La publication de la lettre ouverte des scientifiques de l’Académie nationale des sciences fait suite à ces décisions considérées comme anti-scientifiques et principalement basées sur des idéologies qui ne devraient pas avoir leur place dans la recherche scientifique. « Nous percevons un réel danger en ce moment », indique la lettre. « Nos convictions politiques sont diverses, mais nous sommes unis, en tant que chercheurs, dans notre volonté de protéger l’indépendance de la recherche scientifique. Nous lançons ce SOS pour lancer un avertissement clair : l’entreprise scientifique nationale est en voie de disparition ».

Un climat de peur dans la communauté de chercheurs

L’Académie nationale des sciences des États-Unis est une institution centenaire, créée par décret du Congrès en 1863, sous l’administration d’Abraham Lincoln. Elle fonctionne aujourd’hui comme une organisation à but non lucratif et compte deux autres académies sous sa direction : l’Académie nationale d’ingénierie et l’Académie nationale de médecine. Ensemble, elles représentent l’excellence scientifique américaine et comptent plus de 6 800 membres élus par leurs pairs.

La lettre a été signée par 1 900 d’entre eux, issus des plus grandes universités du pays, y compris l’Ivy League, les huit plus anciennes et influentes universités américaines (Université de Yale, Université de Columbia, Université de Harvard, etc.).
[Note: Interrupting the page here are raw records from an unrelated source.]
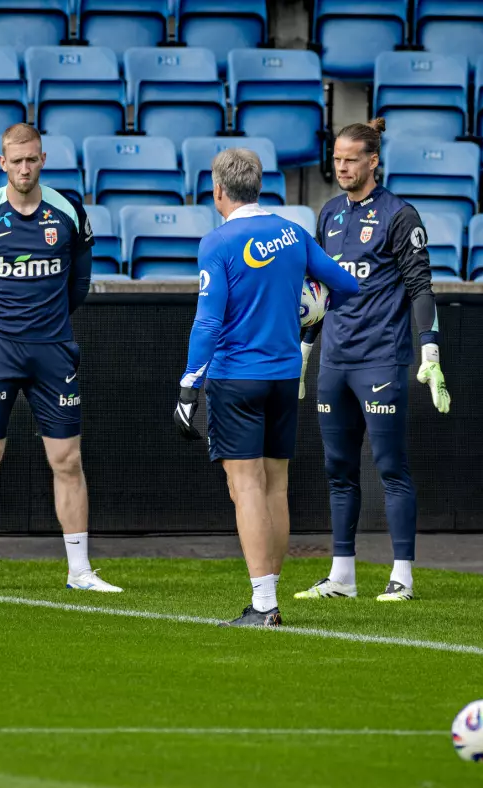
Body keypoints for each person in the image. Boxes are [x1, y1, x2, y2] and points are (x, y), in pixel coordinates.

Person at [175, 148, 359, 627]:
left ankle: (263, 605)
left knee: (246, 487)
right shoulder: (292, 232)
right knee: (275, 486)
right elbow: (345, 284)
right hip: (283, 377)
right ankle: (269, 595)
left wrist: (187, 386)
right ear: (259, 186)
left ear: (218, 190)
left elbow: (208, 321)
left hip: (236, 377)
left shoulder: (217, 242)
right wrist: (313, 306)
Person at [0, 123, 120, 593]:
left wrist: (45, 326)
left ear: (42, 160)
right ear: (1, 163)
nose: (25, 168)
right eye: (16, 160)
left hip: (53, 351)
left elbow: (78, 287)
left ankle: (80, 570)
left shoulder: (67, 213)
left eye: (32, 159)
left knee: (67, 459)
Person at [295, 119, 450, 604]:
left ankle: (402, 576)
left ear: (373, 161)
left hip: (381, 360)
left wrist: (430, 347)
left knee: (390, 468)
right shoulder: (329, 215)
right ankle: (342, 575)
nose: (341, 167)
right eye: (337, 159)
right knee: (337, 470)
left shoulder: (401, 216)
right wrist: (303, 351)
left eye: (350, 159)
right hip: (334, 362)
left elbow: (421, 287)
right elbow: (319, 292)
Le groupe dénonce une politique abusive de la part de l’administration Trump, incluant notamment des menaces contre les universités privées, des annulations de subventions fédérales et des procédures de financement orientées par des considérations idéologiques, des licenciements massifs, des démissions, et des actes de censure.

« L’administration réduit le financement des agences scientifiques : elle met fin aux subventions accordées aux scientifiques, supprime le financement de leurs laboratoires et entrave la collaboration scientifique internationale », indique la lettre. « Les coupes budgétaires obligent les institutions à suspendre leurs recherches, à licencier des professeurs et à cesser d’inscrire des étudiants diplômés, qui constituent le vivier de scientifiques de la prochaine génération ».

L’Université de Columbia a par exemple été avisée que son financement fédéral serait suspendu si elle n’adoptait pas des politiques disciplinaires conformes aux idéologies de l’administration et ne désactivait pas un département universitaire spécifiquement visé. Selon les auteurs, plus de 50 universités feraient actuellement l’objet d’enquêtes de ce type. Une telle déstabilisation pourrait mettre en péril l’enseignement supérieur et les recherches menées dans ces établissements.

Ces initiatives ont instauré un climat de peur dans la communauté de chercheurs. Craignant de perdre leur emploi ou leur financement, certains scientifiques se voient contraints de retirer leur nom de publications jugées sensibles, d’abandonner des projets prometteurs ou de réécrire leurs propositions de subvention afin d’éviter toute confrontation idéologique avec les orientations de l’administration.

« Bien que certains membres de la communauté scientifique aient protesté, la plupart des chercheurs, des universités, des instituts de recherche et des organisations professionnelles ont gardé le silence, de peur d’antagoniser l’administration et de mettre en péril leur financement », ajoute le document.

Selon Robert Steinbrook, directeur du groupe de recherche sur la santé chez Public Citizen, la communauté scientifique devrait faire preuve de davantage de courage. « Si les scientifiques et les organisations scientifiques et médicales ne défendent pas avec force la science et la santé publique, qui le fera ? », interroge-t-il. De leur côté, les signataires de la lettre exhortent le public à se joindre à leur appel, dans l’espoir de sensibiliser l’administration et de faire cesser les menaces qui pèsent aujourd’hui sur la science.